Green’s Dictionary of Slang

burick n.

also burerk
[Rom. burk, breast or Scot. bure, a loose woman]

1. a prostitute.

[UK]Vaux Vocab. of the Flash Lang.
[UK]Egan Grose’s Classical Dict. of the Vulgar Tongue.
[UK]Farmer Vocabula Amatoria (1966) 86: Croupière, f. A prostitute; ‘a burerk’.

2. a wife.

[UK]A. Mayhew Paved with Gold 267: The brick house agin the bridge is bene if you can catch the ‘burerk’ (mistress) at home.
[UK](con. 1840s–50s) H. Mayhew London Labour and London Poor I 244/2: They are most successful when the ‘swell’ is not at home; if they can meet with the ‘Burerk’ (Mistress).
[UK] press cutting in J. Ware Passing Eng. of the Victorian Era (1909) 56/2: When your burick gets boozed, smashes the crockery, and then calls in her blooming old ma to protect her from your cruelty, that’s the time to do a guy.

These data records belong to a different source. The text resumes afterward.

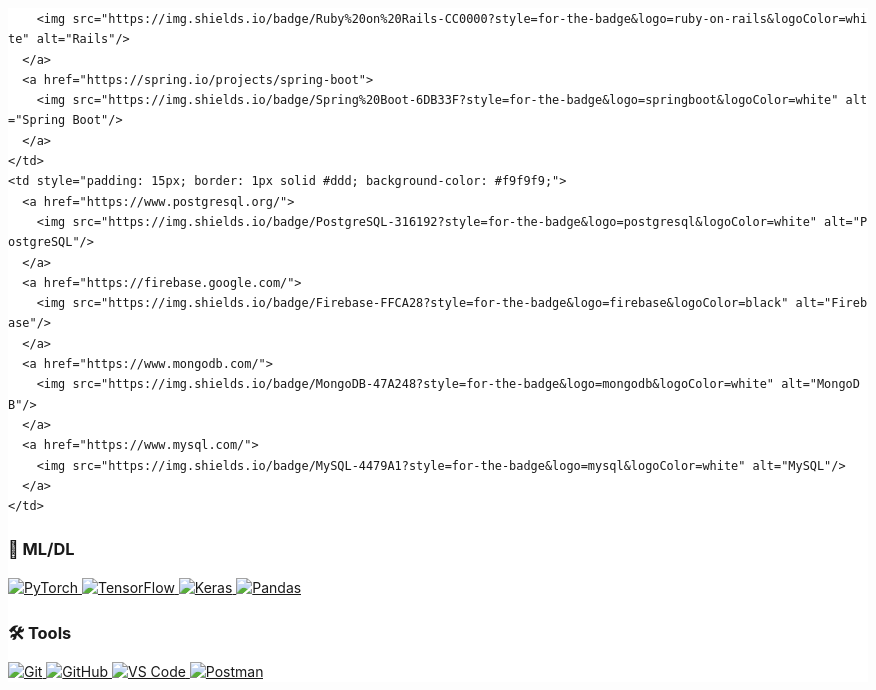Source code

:         <img src="https://img.shields.io/badge/Ruby%20on%20Rails-CC0000?style=for-the-badge&logo=ruby-on-rails&logoColor=white" alt="Rails"/>
      </a>
      <a href="https://spring.io/projects/spring-boot">
        <img src="https://img.shields.io/badge/Spring%20Boot-6DB33F?style=for-the-badge&logo=springboot&logoColor=white" alt="Spring Boot"/>
      </a>
    </td>
    <td style="padding: 15px; border: 1px solid #ddd; background-color: #f9f9f9;">
      <a href="https://www.postgresql.org/">
        <img src="https://img.shields.io/badge/PostgreSQL-316192?style=for-the-badge&logo=postgresql&logoColor=white" alt="PostgreSQL"/>
      </a>
      <a href="https://firebase.google.com/">
        <img src="https://img.shields.io/badge/Firebase-FFCA28?style=for-the-badge&logo=firebase&logoColor=black" alt="Firebase"/>
      </a>
      <a href="https://www.mongodb.com/">
        <img src="https://img.shields.io/badge/MongoDB-47A248?style=for-the-badge&logo=mongodb&logoColor=white" alt="MongoDB"/>
      </a>
      <a href="https://www.mysql.com/">
        <img src="https://img.shields.io/badge/MySQL-4479A1?style=for-the-badge&logo=mysql&logoColor=white" alt="MySQL"/>
      </a>
    </td>
  </tr>
</table>

### **🤖 ML/DL**

<p align="left">
  <a href="https://pytorch.org/">
    <img src="https://img.shields.io/badge/PyTorch-EE4C2C?style=for-the-badge&logo=pytorch&logoColor=white" alt="PyTorch"/>
  </a>
  <a href="https://www.tensorflow.org/">
    <img src="https://img.shields.io/badge/TensorFlow-FF6F00?style=for-the-badge&logo=tensorflow&logoColor=white" alt="TensorFlow"/>
  </a>
  <a href="https://keras.io/">
    <img src="https://img.shields.io/badge/Keras-D00000?style=for-the-badge&logo=keras&logoColor=white" alt="Keras"/>
  </a>
  <a href="https://pandas.pydata.org/">
    <img src="https://img.shields.io/badge/Pandas-150458?style=for-the-badge&logo=pandas&logoColor=white" alt="Pandas"/>
  </a>
</p>

### **🛠 Tools**

<p align="left">
  <a href="https://git-scm.com/">
    <img src="https://img.shields.io/badge/Git-F05032?style=for-the-badge&logo=git&logoColor=white" alt="Git"/>
  </a>
  <a href="https://github.com/">
    <img src="https://img.shields.io/badge/GitHub-181717?style=for-the-badge&logo=github&logoColor=white" alt="GitHub"/>
  </a>
  <a href="https://code.visualstudio.com/">
    <img src="https://img.shields.io/badge/VS%20Code-007ACC?style=for-the-badge&logo=visual-studio-code&logoColor=white" alt="VS Code"/>
  </a>
  <a href="https://www.postman.com/">
    <img src="https://img.shields.io/badge/Postman-FF6C37?style=for-the-badge&logo=postman&logoColor=white" alt="Postman"/>
  </a>
  <a href="https://www.docker.com/">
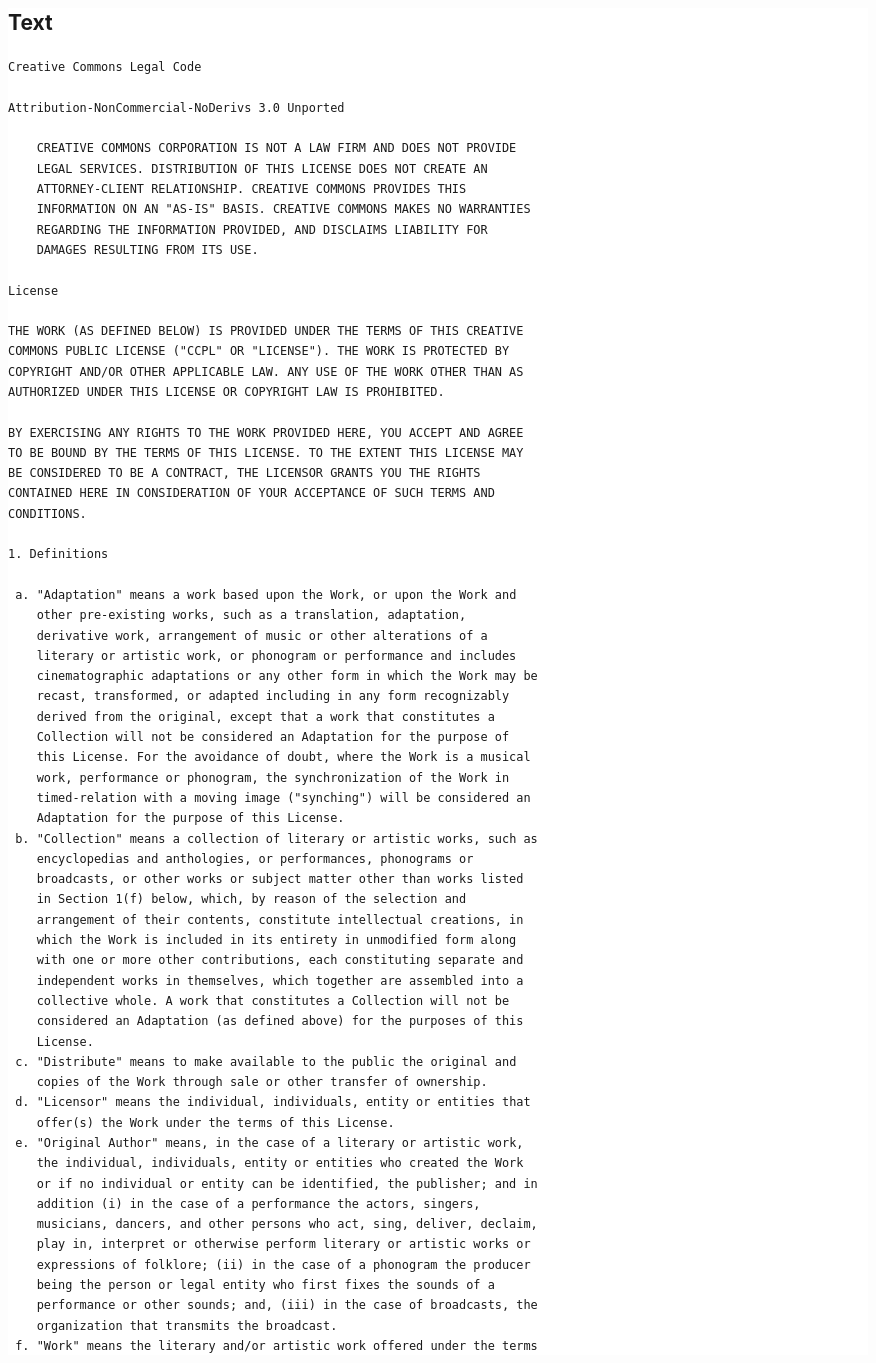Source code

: Text
----

    Creative Commons Legal Code

    Attribution-NonCommercial-NoDerivs 3.0 Unported

        CREATIVE COMMONS CORPORATION IS NOT A LAW FIRM AND DOES NOT PROVIDE
        LEGAL SERVICES. DISTRIBUTION OF THIS LICENSE DOES NOT CREATE AN
        ATTORNEY-CLIENT RELATIONSHIP. CREATIVE COMMONS PROVIDES THIS
        INFORMATION ON AN "AS-IS" BASIS. CREATIVE COMMONS MAKES NO WARRANTIES
        REGARDING THE INFORMATION PROVIDED, AND DISCLAIMS LIABILITY FOR
        DAMAGES RESULTING FROM ITS USE.

    License

    THE WORK (AS DEFINED BELOW) IS PROVIDED UNDER THE TERMS OF THIS CREATIVE
    COMMONS PUBLIC LICENSE ("CCPL" OR "LICENSE"). THE WORK IS PROTECTED BY
    COPYRIGHT AND/OR OTHER APPLICABLE LAW. ANY USE OF THE WORK OTHER THAN AS
    AUTHORIZED UNDER THIS LICENSE OR COPYRIGHT LAW IS PROHIBITED.

    BY EXERCISING ANY RIGHTS TO THE WORK PROVIDED HERE, YOU ACCEPT AND AGREE
    TO BE BOUND BY THE TERMS OF THIS LICENSE. TO THE EXTENT THIS LICENSE MAY
    BE CONSIDERED TO BE A CONTRACT, THE LICENSOR GRANTS YOU THE RIGHTS
    CONTAINED HERE IN CONSIDERATION OF YOUR ACCEPTANCE OF SUCH TERMS AND
    CONDITIONS.

    1. Definitions

     a. "Adaptation" means a work based upon the Work, or upon the Work and
        other pre-existing works, such as a translation, adaptation,
        derivative work, arrangement of music or other alterations of a
        literary or artistic work, or phonogram or performance and includes
        cinematographic adaptations or any other form in which the Work may be
        recast, transformed, or adapted including in any form recognizably
        derived from the original, except that a work that constitutes a
        Collection will not be considered an Adaptation for the purpose of
        this License. For the avoidance of doubt, where the Work is a musical
        work, performance or phonogram, the synchronization of the Work in
        timed-relation with a moving image ("synching") will be considered an
        Adaptation for the purpose of this License.
     b. "Collection" means a collection of literary or artistic works, such as
        encyclopedias and anthologies, or performances, phonograms or
        broadcasts, or other works or subject matter other than works listed
        in Section 1(f) below, which, by reason of the selection and
        arrangement of their contents, constitute intellectual creations, in
        which the Work is included in its entirety in unmodified form along
        with one or more other contributions, each constituting separate and
        independent works in themselves, which together are assembled into a
        collective whole. A work that constitutes a Collection will not be
        considered an Adaptation (as defined above) for the purposes of this
        License.
     c. "Distribute" means to make available to the public the original and
        copies of the Work through sale or other transfer of ownership.
     d. "Licensor" means the individual, individuals, entity or entities that
        offer(s) the Work under the terms of this License.
     e. "Original Author" means, in the case of a literary or artistic work,
        the individual, individuals, entity or entities who created the Work
        or if no individual or entity can be identified, the publisher; and in
        addition (i) in the case of a performance the actors, singers,
        musicians, dancers, and other persons who act, sing, deliver, declaim,
        play in, interpret or otherwise perform literary or artistic works or
        expressions of folklore; (ii) in the case of a phonogram the producer
        being the person or legal entity who first fixes the sounds of a
        performance or other sounds; and, (iii) in the case of broadcasts, the
        organization that transmits the broadcast.
     f. "Work" means the literary and/or artistic work offered under the terms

3. a woman, esp. when flashily-dressed.

[UK]Hotten Sl. Dict. 90: BURERK, a lady, a showily dressed woman.
[UK]Sl. Dict. 361: Sarah Chesham the Essex burick for the Poisoning Job.
[UK]Newcastle Courant 25 Nov. 6/5: She can patter as good as any Burerk I ever seed.
[UK]Lancs. Eve. Post 5 May 1/7: burerk: well dressed lady.